A few days ago, I got a BSOD on the old Wintel laptop. I’ve had the computer for nearly 4 years, and this is the first BSOD that I’ve got on it. Sadly, it may also be the last.

This particular BSOD informed me that my Windows registry was … well, I think I can summarize by saying that the registry is hooped! Thankfully, I’ve had the new Mactel laptop for over a month, and I’ve been using it for a lot of day to day stuff. The only hitch was that a lot of my files – from University, for school and some family pictures – were still on the hard drive of the old laptop. Most had not been backed up.
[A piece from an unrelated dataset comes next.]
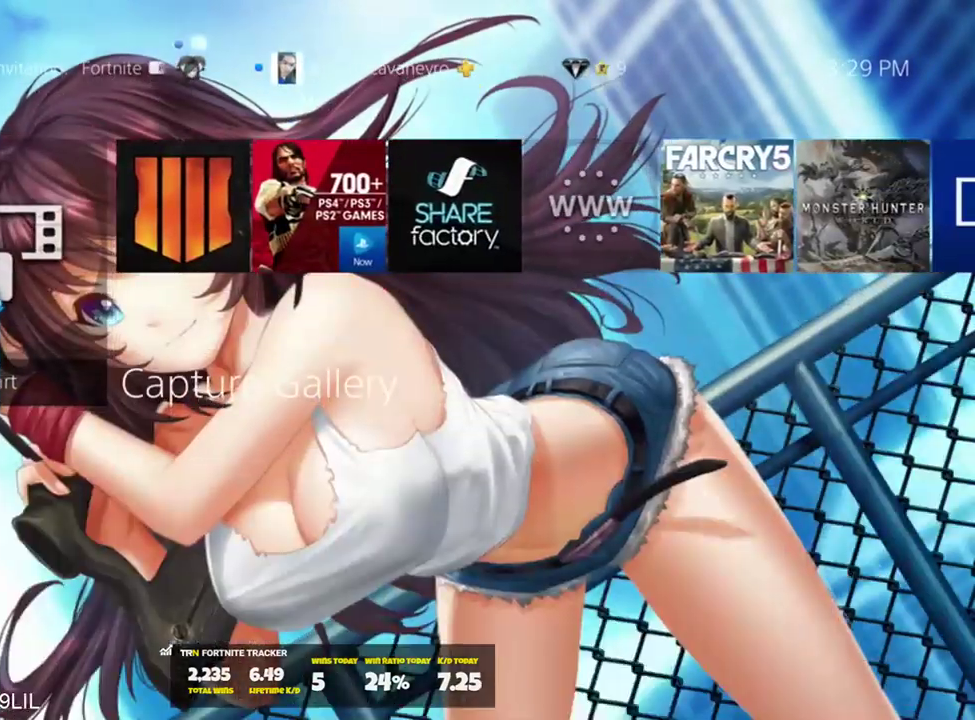
{"buttons": [], "left_stick": "center", "right_stick": "center", "events": []}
My first task, then, before I started poking around on the hard drive, was to back up all that stuff. Faced with a corrupted registry and an un-bootable computer, most people would probably give up, cry or call their local PC repair shop. Luckily, I had an old Ubuntu Live CD so I didn’t need to do any of these three things! A bit of googling gave me the instructions to mount the Windows (NTFS) hard drive (I’ll put instructions up soon if I remember) so I could copy the files over to a USB external 120 GB drive. This went smoothly.

Now that my data is safe, I am faced with a decision – what to do with the old computer? As I see it, I have three choices:

  1. Try to fix the registry. My computer creates restore points every week, so if I can move the old registry files and insert the repair registry files, I should be just fine. Sadly, I haven’t figured out how to do this yet using Ubuntu. I hear that Knoppix is good for this, so I may give it a try. Any other suggestions for repair CDs would be useful.
  2. Re-install the system from scratch. The CDs that came with the laptop will reformat the drive and re-install the original installation. Sadly, they will not allow me to do a simple fix of the registry as it currently exists.
  3. Remove the Redmond virus once and for all from the laptop, and just install Ubuntu. If I do this, I may just get a bigger hard drive while I’m at it.

2 Comments

  1. ubuntu. if you really need to run Windows, you have the Macbook. How’s that for irony? ;-)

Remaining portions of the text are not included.